So many books and podcasts I have encountered over the past year have discussed the potential benefits of incorporating meditation into your collection of positive life habits. I dabbled with this through much of 2017 and then through the beginning of this year have increased my interest in this topic particularly after powerful recommendations in great books like peak performance (http://www.drchrisharper.co.uk/blog/revisiting-peak-performance) and have really enjoyed adding a short meditation session into my pre-work routine.
So my interest was piqued when I read the synopsis of "Altered Traits" by Daniel Goleman and Richard Davidson, which explores the science behind how meditation can change your mind, your body and your life.
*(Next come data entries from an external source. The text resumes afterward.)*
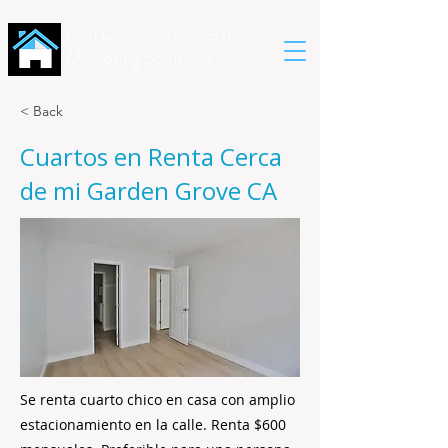
BEST CALIFORNIA RENTALS
Marketing Solutions
< Back
Cuartos en Renta Cerca
de mi Garden Grove CA
Se renta cuarto chico en casa con amplio
estacionamiento en la calle. Renta $600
They analyse, summarise and discuss all of the good research that has been carried out into meditation over the last 40 years. They present both the good and bad results and quite openly present their criticisms of that research such as the fact that the term “meditation” can cover quite different practices and a lot of studies do not make it clear what type is being studied.
Overall they provide quite a strong body of evidence, albeit one that they admit needs a lot more exploration and analysis, into the overwhelming benefits of meditation. These include improved focus, relief from stress both mental and physical, a heightened ability to empathise with others and even potentially a reduction in chronic pain.
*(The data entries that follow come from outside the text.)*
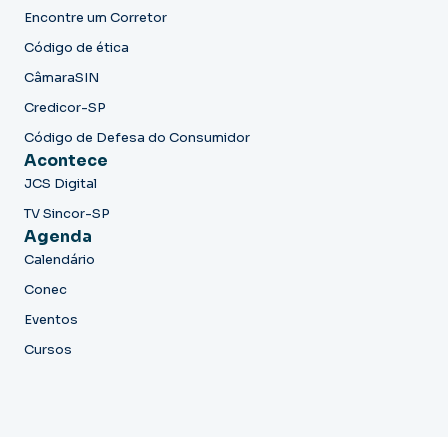
Encontre um Corretor
Código de ética
CâmaraSIN
Credicor-SP
Código de Defesa do Consumidor
Acontece
JCS Digital
TV Sincor-SP
Agenda
Calendário
Conec
Eventos
Cursos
The title of the book “Altered Traits” refers to the fact that the practice of meditation can transform the brain’s biology so that the brain functions differently even when not meditating. However one thing that the authors make clear is that the evidence for this altered long term biology has only properly been demonstrated for people with lifetime average total hours of meditation measured in the thousands eg Buddhist monks spending many hours every day meditating for many years. That doesn’t diminish the benefits previously mentioned it just means that if you are trying to improve your life with meditation it needs to be a daily habit to maintain those benefits.
I enjoyed listening to this book and found it built nicely on the information I have come across in the past. Helping to put that into perspective as well as giving useful advice about how to make the most of your meditation even if you are only doing 10-20 minutes per day.